Rough in Nottingham

Die Sleaford Mods sind geboren, um abzuhauen

Sleaford liegt in Englands Mitte, in der Grafschaft Lincolnshire, ein dem Anschein nach ziemlich verkacktes Nest, um im Jargon von Jason Williamson zu bleiben. In den East Midlands geht man früh schlafen und steht zeitig wieder auf. Williamson muss wissen, ob an den Klischees über Sleaford irgendwas dran ist, er stammt aus der Gegend. Geboren, um abzuhauen, auf nach Nottingham (immerhin!), dann frustriert nach London, dann nach einigen Jahren frustriert zurück nach Nottingham.
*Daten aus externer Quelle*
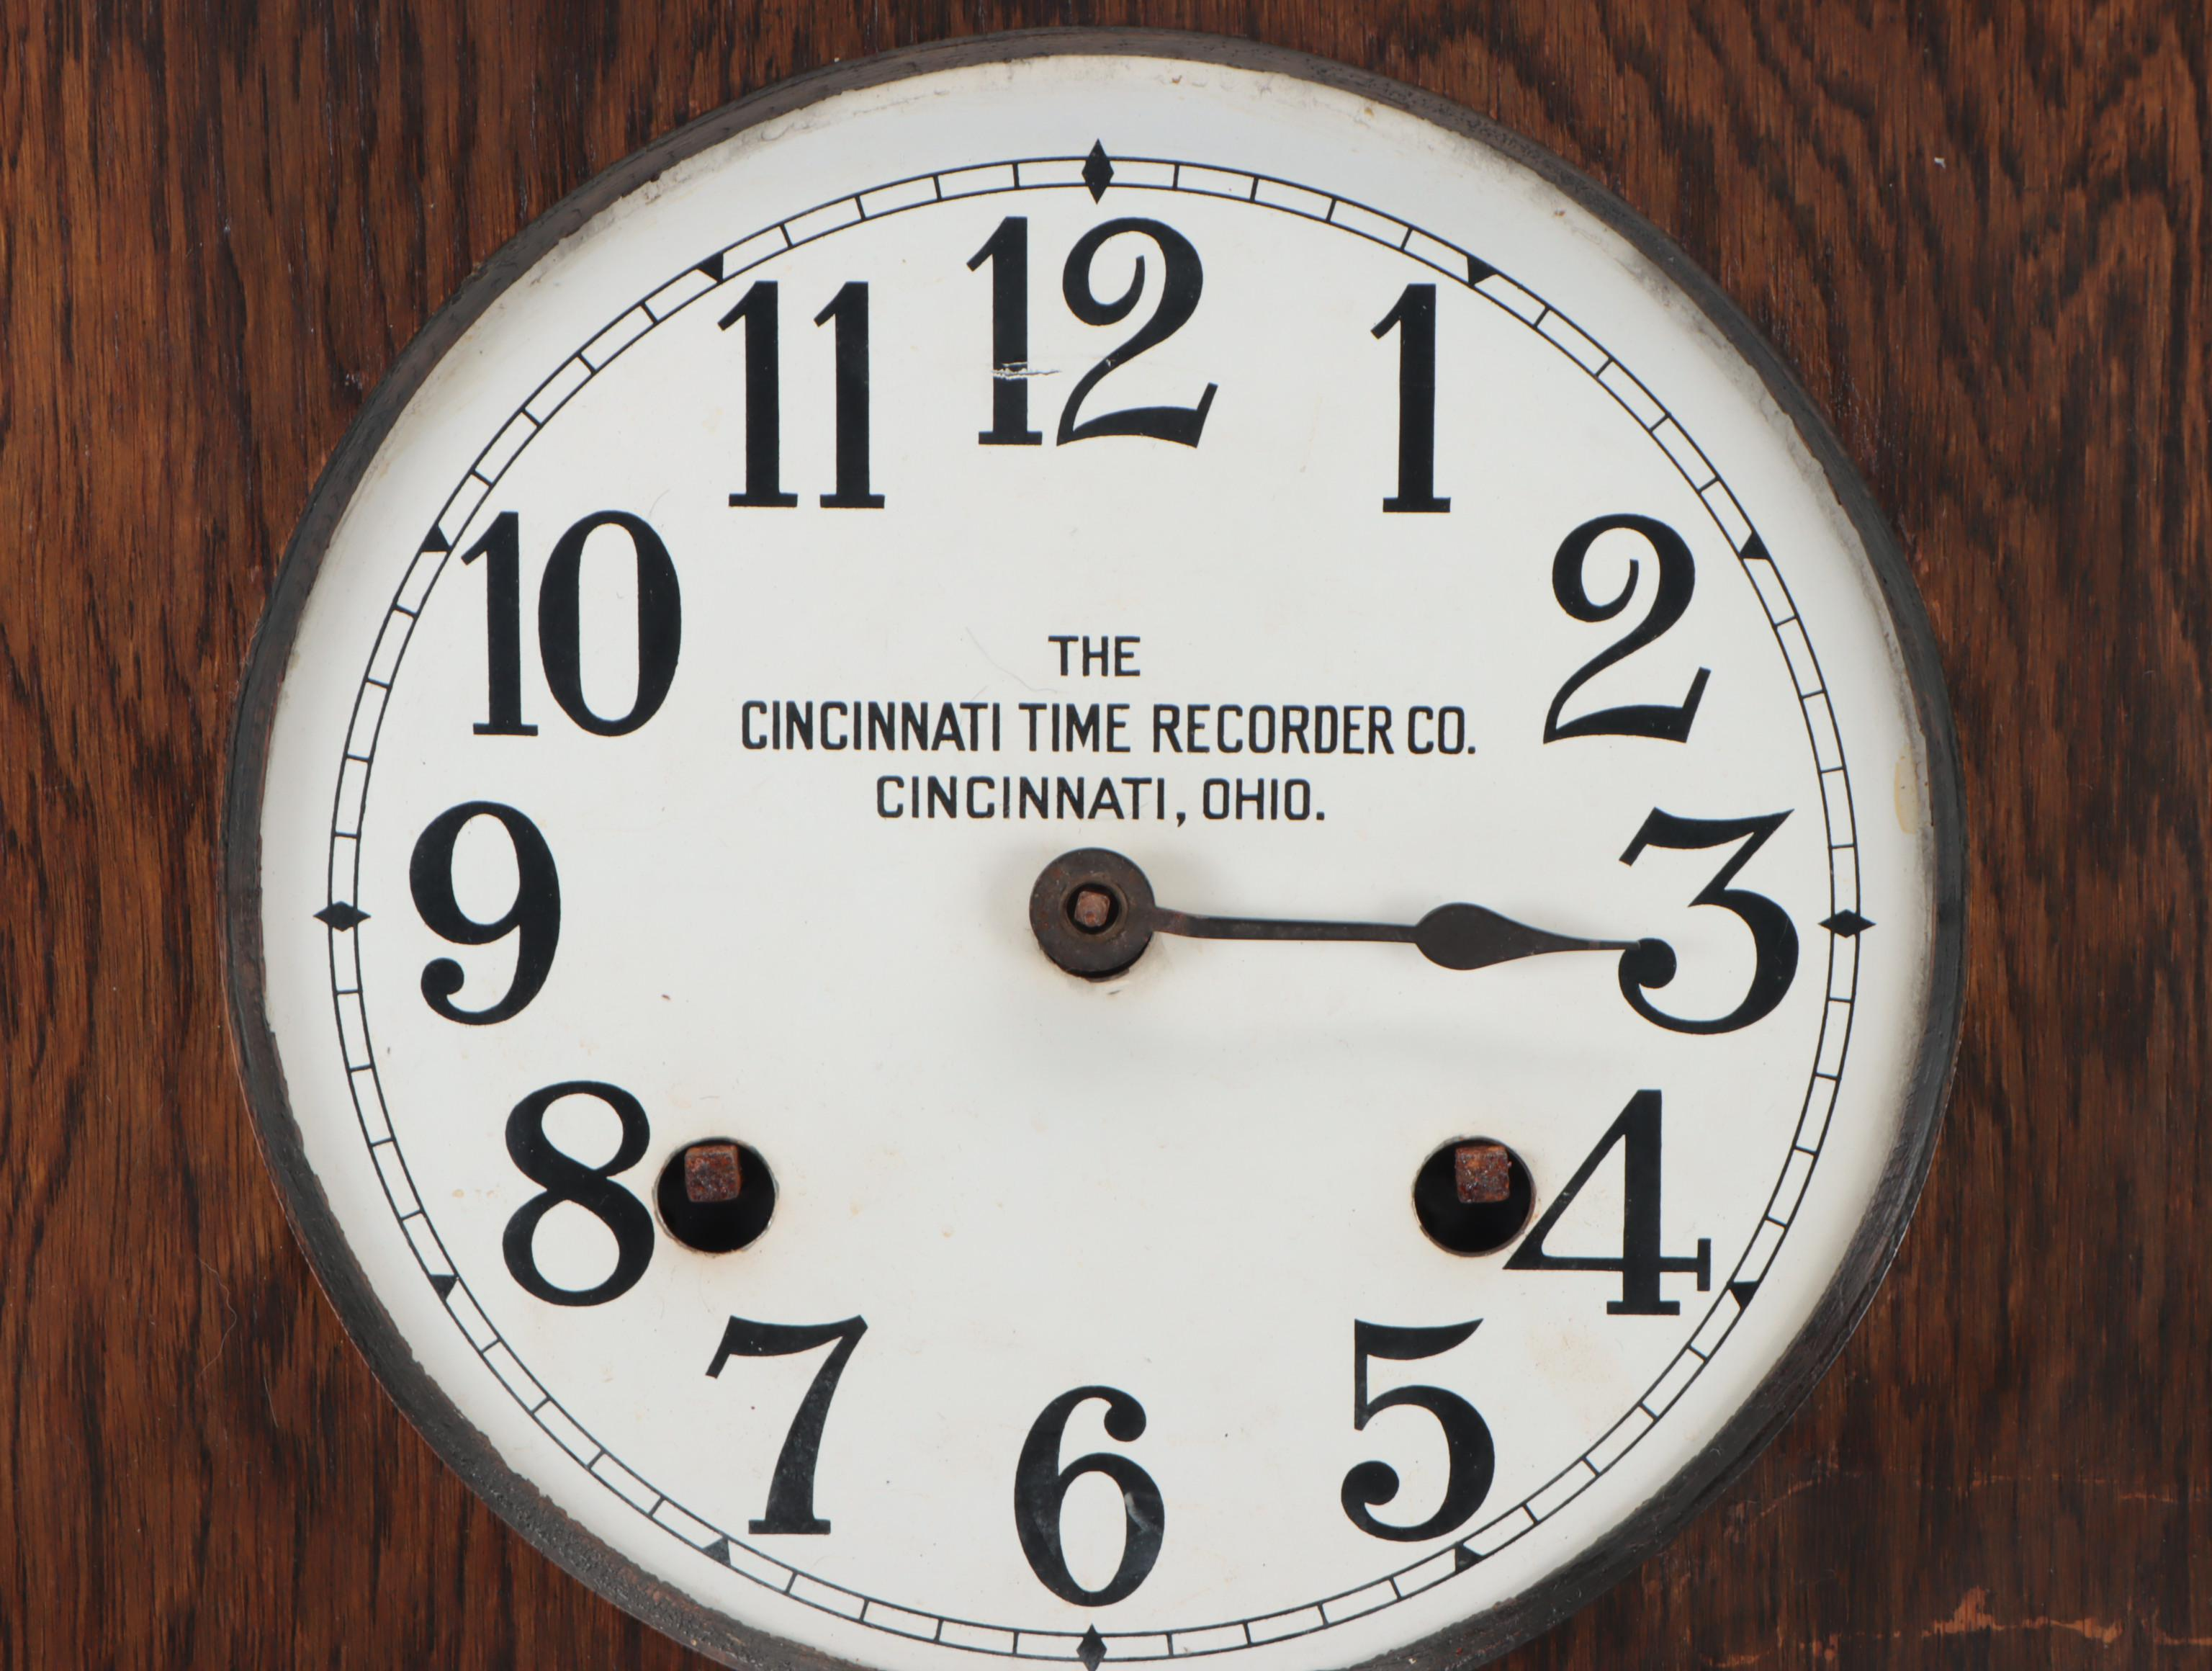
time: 12:15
Und da dann Andrew Fearn kennengelernt, den musikalischen Bruder im Geiste.

 

Aus dem Mod wurden Mods, das Soloprojekt wurde zum Duo. Klare Arbeitsteilung bei unseren working class heroes: Williamson kann sich auf seine Texte und seinen Sprechgesang konzentrieren, Fearn sorgt für die schroffe Untermalung mit funktionstreuem Bass, aggressiven Beats und ein paar Keyboardsprengsätzen im Geiste der frühen The Fall. Seit den glorreichen Punk-Tages eines John Cooper Clarke hat man derart charmant hingerotzte Poesie nicht mehr vernommen, in einem Akzent vorgetragen, der mit dem Londoner Habitus, auch dem des East Ends, nichts gemein hat.

 

Clarke, geboren in Lancashire im Nordwesten, der vermeintlich erste Punk-Poet des Vereinigten Königreiches, trug sein »(You never see a nipple in the) Daily Express« in breitestem Mancunia aka Manchester-Dialekt vor. Williamson hingegen kotzt sich in den sprachlichen Feldern von Lincolnshire aus, keinerlei Anzeichen einer Anpassung an vermeintliche UK-Standards, keinerlei Anpassung an Grundregeln der Kommunikation. Sein Widerwillen, seine Hass-attacken, seine Tiraden (»The smell of piss is so strong, it smells like decent bacon« spuckt er in »Tied Up In Nottz«) implizieren eine politische Haltung, die die Probleme Englands knapp 25 Jahre nach der Ära Thatcher (die auch aus Lincolnshire stammt, sprachlich hingegen bestens assimiliert war) klar benennt, ohne Lösungen anzubieten. Die bandeigene Homepage fasst das wunderbar zusammen. Bei dem Duo handele es sich nämlich um »electronic munt minimalist punk-hop rants for the working class and under from Nottingham, UK«.

 

Und um einen nachhaltig einprägsamen Liveakt, der nach einigen Singles und einem fulminanten Debüt mit seinem aktuellen Album »Dive and Exit« vorstellig wird. Rohe Energie, lakonische britische Looks und Satzfetzen direkt aus dem Pub. Genau der richtige Mix für uns von Clubsterben und Wohnungsnot bedrohte Proletarier der Herzen. Seit dem ersten Auftritt von Mike Skinner habe ich mich auf keinen britischen Akt mehr so gefreut, Nichterscheinen wird mit Ökourlaub in Sleaford bestraft!